When sensitive Tatiana declares her love for the dashing Eugene Onegin, he coldly rejects her. He idly flirts with her sister, Olga, enraging her fiancé and Onegin's only friend, Lensky, who challenges Onegin to a duel.
John Cranko became acquainted with Alexander Pushkin’s verse-novel Eugene Onegin when he choreographed the dances for Pyotr Il'yich Tchaikovsky’s opera of the same name in 1952. He created his own distinctive version of Pushkin’s work in 1965 for the Stuttgart Ballet. Onegin displays all of Cranko’s genius as a narrative choreographer, featuring finely drawn characters who are transformed by the conflicts they face.

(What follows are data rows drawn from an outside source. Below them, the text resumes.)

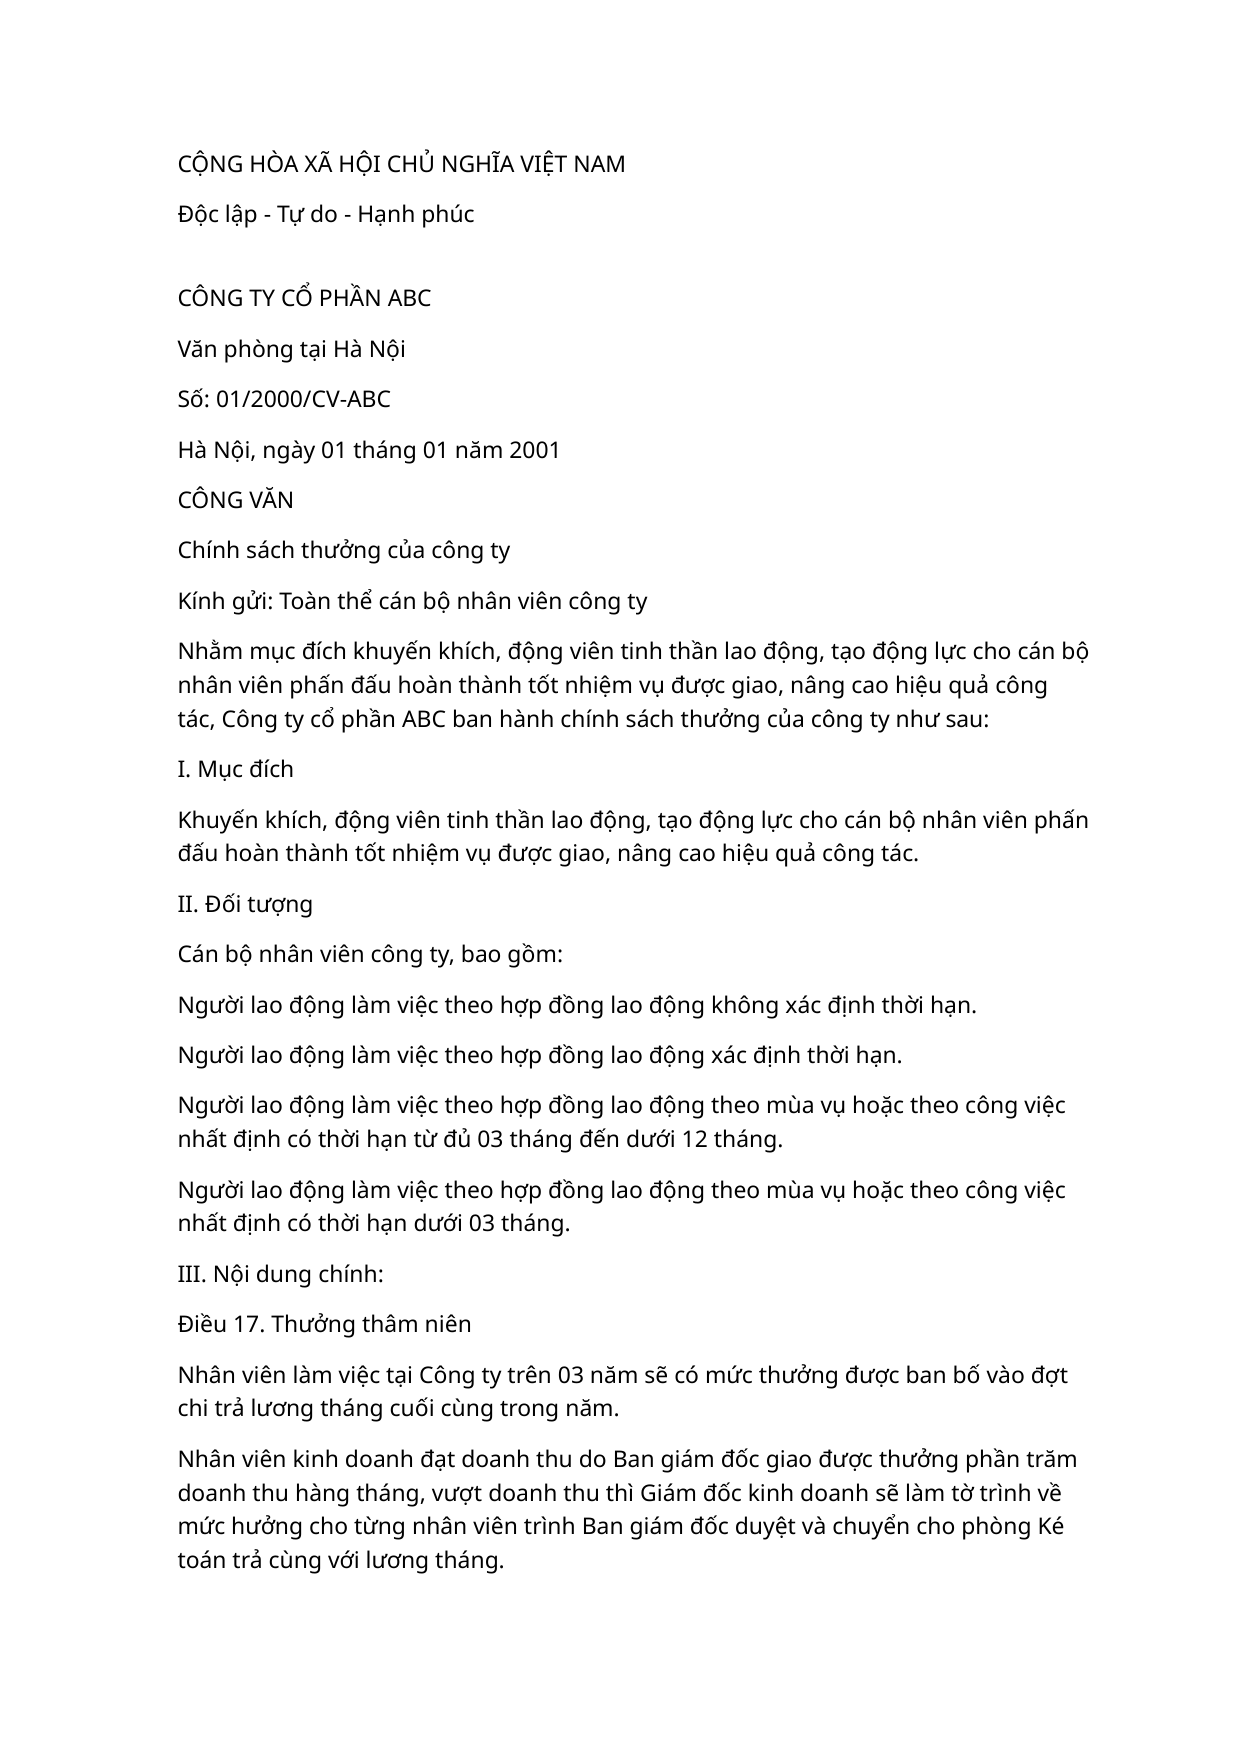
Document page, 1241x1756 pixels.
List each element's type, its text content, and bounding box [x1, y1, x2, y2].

text Độc lập - Tự do - Hạnh phúc [177, 198, 1092, 229]
text Người lao động làm việc theo hợp đồng lao động xác định thời hạn. [177, 1039, 1092, 1070]
text Nhằm mục đích khuyến khích, động viên tinh thần lao động, tạo động lực cho cán bộ nhân viên phấn đấu hoàn thành tốt nhiệm vụ được giao, nâng cao hiệu quả công tác, Công ty cổ phần ABC ban hành chính sách thưởng của công ty như sau: [177, 635, 1092, 734]
text Người lao động làm việc theo hợp đồng lao động theo mùa vụ hoặc theo công việc nhất định có thời hạn từ đủ 03 tháng đến dưới 12 tháng. [177, 1089, 1092, 1154]
text Nhân viên làm việc tại Công ty trên 03 năm sẽ có mức thưởng được ban bố vào đợt chi trả lương tháng cuối cùng trong năm. [177, 1358, 1092, 1423]
text Kính gửi: Toàn thể cán bộ nhân viên công ty [177, 585, 1092, 616]
text Nhân viên kinh doanh đạt doanh thu do Ban giám đốc giao được thưởng phần trăm doanh thu hàng tháng, vượt doanh thu thì Giám đốc kinh doanh sẽ làm tờ trình về mức hưởng cho từng nhân viên trình Ban giám đốc duyệt và chuyển cho phòng Ké toán trả cùng với lương tháng. [177, 1443, 1092, 1575]
text III. Nội dung chính: [177, 1258, 1092, 1289]
text Người lao động làm việc theo hợp đồng lao động theo mùa vụ hoặc theo công việc nhất định có thời hạn dưới 03 tháng. [177, 1173, 1092, 1238]
text Người lao động làm việc theo hợp đồng lao động không xác định thời hạn. [177, 988, 1092, 1020]
text I. Mục đích [177, 753, 1092, 784]
text II. Đối tượng [177, 888, 1092, 919]
text Số: 01/2000/CV-ABC [177, 383, 1092, 414]
text Điều 17. Thưởng thâm niên [177, 1308, 1092, 1339]
text Chính sách thưởng của công ty [177, 534, 1092, 566]
text Hà Nội, ngày 01 tháng 01 năm 2001 [177, 433, 1092, 465]
text Cán bộ nhân viên công ty, bao gồm: [177, 938, 1092, 969]
text Khuyến khích, động viên tinh thần lao động, tạo động lực cho cán bộ nhân viên phấn đấu hoàn thành tốt nhiệm vụ được giao, nâng cao hiệu quả công tác. [177, 803, 1092, 868]
text CÔNG VĂN [177, 484, 1092, 515]
text CỘNG HÒA XÃ HỘI CHỦ NGHĨA VIỆT NAM [177, 148, 1092, 179]
text CÔNG TY CỔ PHẦN ABC [177, 248, 1092, 313]
text Văn phòng tại Hà Nội [177, 333, 1092, 364]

Onegin and Tatiana’s relationship is depicted in intense duets, such as the letter-writing scene, when the youthful Tatiana dances a dream pas de deux with her longed-for lover. The role of Tatiana offers a ballerina many challenges – the development of a bookish country girl into a sophisticated woman at the pinnacle of St Petersburg society requires dramatic sensibility and technical finesse. Cranko’s choreography incorporates an eclectic range of dance forms, including folk, modern, ballroom and acrobatic, and is accompanied by Kurt-Heinz Stolze’s soaring arrangement of Tchaikovsky’s music, drawing principally on his works for piano.